La puissante Fédération Syndicale Autonome des Banques et Assurances de Guinée (FESABAG), est très remontée contre des décisions de justice qui ont été rendues récemment contre deux banques primaires de la place.
La toute première question qui se pose est de savoir pourquoi c’est le syndicat des travailleurs qui se lance dans cette guerre contre des » magistrats véreux » selon son communiqué et non l’Association Professionnelle des Banques (APB) qui constitue en quelque sorte le syndicat des patrons de banques.

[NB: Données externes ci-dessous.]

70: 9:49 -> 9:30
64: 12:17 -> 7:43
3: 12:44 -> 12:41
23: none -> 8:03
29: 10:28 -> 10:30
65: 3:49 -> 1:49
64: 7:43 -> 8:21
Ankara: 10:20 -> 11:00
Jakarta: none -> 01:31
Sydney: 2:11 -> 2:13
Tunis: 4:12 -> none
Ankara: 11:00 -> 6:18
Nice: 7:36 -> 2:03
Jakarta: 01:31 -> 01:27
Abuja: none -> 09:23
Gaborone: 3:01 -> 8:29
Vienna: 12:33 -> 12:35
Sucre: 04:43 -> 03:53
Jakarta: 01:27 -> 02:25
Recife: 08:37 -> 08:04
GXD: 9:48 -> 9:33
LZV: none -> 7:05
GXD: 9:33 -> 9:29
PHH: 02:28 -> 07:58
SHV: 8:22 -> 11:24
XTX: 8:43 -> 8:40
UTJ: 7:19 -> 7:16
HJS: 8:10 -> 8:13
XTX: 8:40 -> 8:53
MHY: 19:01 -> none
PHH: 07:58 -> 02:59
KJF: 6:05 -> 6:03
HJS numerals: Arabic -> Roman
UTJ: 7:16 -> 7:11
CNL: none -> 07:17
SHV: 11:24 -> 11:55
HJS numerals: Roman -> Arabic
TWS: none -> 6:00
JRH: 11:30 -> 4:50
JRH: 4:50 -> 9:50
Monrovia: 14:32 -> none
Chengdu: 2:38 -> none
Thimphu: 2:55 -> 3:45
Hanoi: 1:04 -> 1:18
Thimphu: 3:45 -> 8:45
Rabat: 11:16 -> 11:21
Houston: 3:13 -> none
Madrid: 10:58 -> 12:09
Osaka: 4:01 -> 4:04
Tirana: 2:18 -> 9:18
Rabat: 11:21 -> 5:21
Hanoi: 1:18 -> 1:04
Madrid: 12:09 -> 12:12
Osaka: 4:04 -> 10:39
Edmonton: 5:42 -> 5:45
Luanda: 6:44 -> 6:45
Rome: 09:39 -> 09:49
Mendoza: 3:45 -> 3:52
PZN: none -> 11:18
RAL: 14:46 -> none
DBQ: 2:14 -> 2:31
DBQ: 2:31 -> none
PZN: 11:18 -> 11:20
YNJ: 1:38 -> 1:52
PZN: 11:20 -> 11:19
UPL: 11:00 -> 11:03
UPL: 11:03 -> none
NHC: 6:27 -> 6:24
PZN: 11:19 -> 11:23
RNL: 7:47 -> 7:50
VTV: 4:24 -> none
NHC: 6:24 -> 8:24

Des condamnations judiciaires en cascade contre des établissements bancaires et toute autre entreprise d’ailleurs, constituent un risque pour eux. Outre le fait qu’ils perdent de l’argent, il y a lieu de craindre que des difficultés économiques ne les contraignent à mettre la clé sous le paillasson. On peut imaginer les conséquences d’une telle situation en terme de pertes d’emplois. De ce point de vue, on peut comprendre les préoccupations de la FESABAG. Mais lorsqu’elle est la seule à se faire entendre pendant que l’APB se mure dans un silence inexplicable, on doit se poser des questions. On a même l’impression parfois que les intérêts des salariés et des employeurs sont opposés dans cette affaire. En effet, pendant que la FESABAG déclare que ce service minimum ne sera pas assuré ce lundi dans les banques, l’APB affirme le contraire.
Par ailleurs, le Secrétaire général de la FESABAG a été imprudent dans sa communication en parlant de « magistrats véreux » sans indiquer l’identité de ces magistrats. Chaque magistrat et l’institution judiciaire de façon générale peuvent se sentir atteints dans leur honneur et leur dignité. Si des noms précis avaient été cités avec des preuves à l’appui, il y aurait eu moins de réprobation. Encore qu’il existe des voies de recours et la possible de saisir le Conseil supérieur de la magistrature. La Guinée est l’un des rares pays où même l’insuffisance professionnelle du magistrat constitue une faute passible de sanction disciplinaire.
Mais il faut relever que les journalistes qui tombent à bras raccourcis sur Monsieur Abdoulaye Sow ne sont pas bien placés pour lui donner des leçons de respect et de tempérance lorsqu’ils parlent de la justice ou des magistrats. Quand on écoute certaines émissions de talk-show, on est pris d’inquiétude tellement les mots employés par certains chroniqueurs sont déplacés et à la limite de l’injure, de la diffamation ou de l’outrage. Ce n’est pas une manière de défendre M. Abdoulaye Sow. Mais chacun doit savoir raison garder et ne pas accabler autrui pour des faits dont il est arrivé qu’on se rende soi-même coupable par le passé.
Pour régler cette affaire, il serait sage que Monsieur Abdoulaye Sow et son ou ses conseil.s adoptent le profil bas en présentant des excuses publiques aux magistrats. Même si cette démarche n’éteint pas l’action publique, il pourrait bénéficier d’une dispense de peine au cas où sa culpabilité serait reconnue.
Cependant, il faut que la justice accepte elle aussi de faire son introspection et son autocritique.